Re: IRQ affinity not working on Xen pci-platform device

From: Thomas Gleixner
Date: Fri Mar 03 2023 - 19:28:24 EST


David!

On Fri, Mar 03 2023 at 16:54, David Woodhouse wrote:
> On Fri, 2023-03-03 at 17:51 +0100, Thomas Gleixner wrote:
>> >
>> > [    0.577173] ACPI: \_SB_.LNKC: Enabled at IRQ 11
>> > [    0.578149] The affinity mask was 0-3
>> > [    0.579081] The affinity mask is 0-3 and the handler is on 2
>> > [    0.580288] The affinity mask is 0 and the handler is on 2
>>
>> What happens is that once the interrupt is requested, the affinity
>> setting is deferred to the first interrupt. See the marvelous dance in
>> arch/x86/kernel/apic/msi.c::msi_set_affinity().
>>
>> If you do the setting before request_irq() then the startup will assign
>> it to the target mask right away.
>>
>> Btw, you are using irq_get_affinity_mask(), which gives you the desired
>> target mask. irq_get_effective_affinity_mask() gives you the real one.
>>
>> Can you verify that the thing moves over after the first interrupt or is
>> that too late already?
>
> It doesn't seem to move. The hack to just return IRQ_NONE if invoked on
> CPU != 0 was intended to do just that. It's a level-triggered interrupt
> so when the handler does nothing on the "wrong" CPU, it ought to get
> invoked again on the *correct* CPU and actually work that time.

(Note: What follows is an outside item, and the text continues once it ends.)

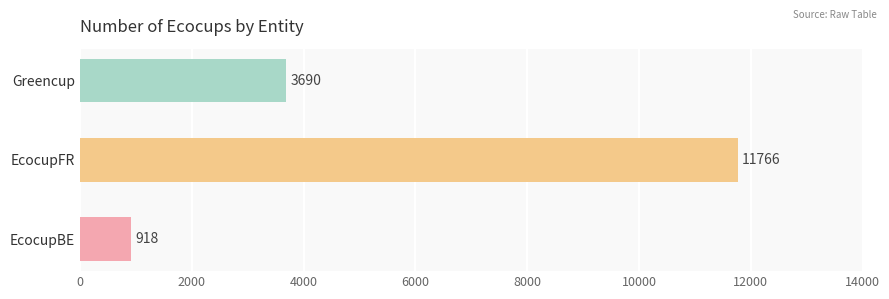

List the labels in order of value, largest first.

EcocupFR, Greencup, EcocupBE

So much for the theory. This is virt after all so it does not
necessarily behave like real hardware.

> But no, as the above logs show, it gets invoked twice *both* on CPU2.

Duh. I missed that. Can you instrument whether this ends up in in the
actual irq affinity setter function of the underlying irq chip at all?

> If I do the setting before request_irq() then it should assign it right
> away (unless that IRQ was already in use?

Correct.

> It's theoretically a shared PCI INTx line). But even then, that would
> mean I'm messing with affinity on an IRQ I haven't even requested yet
> and don't own?

Well, that's not any different from userspace changing the affinity of
an interrupt.

Thanks,

tglx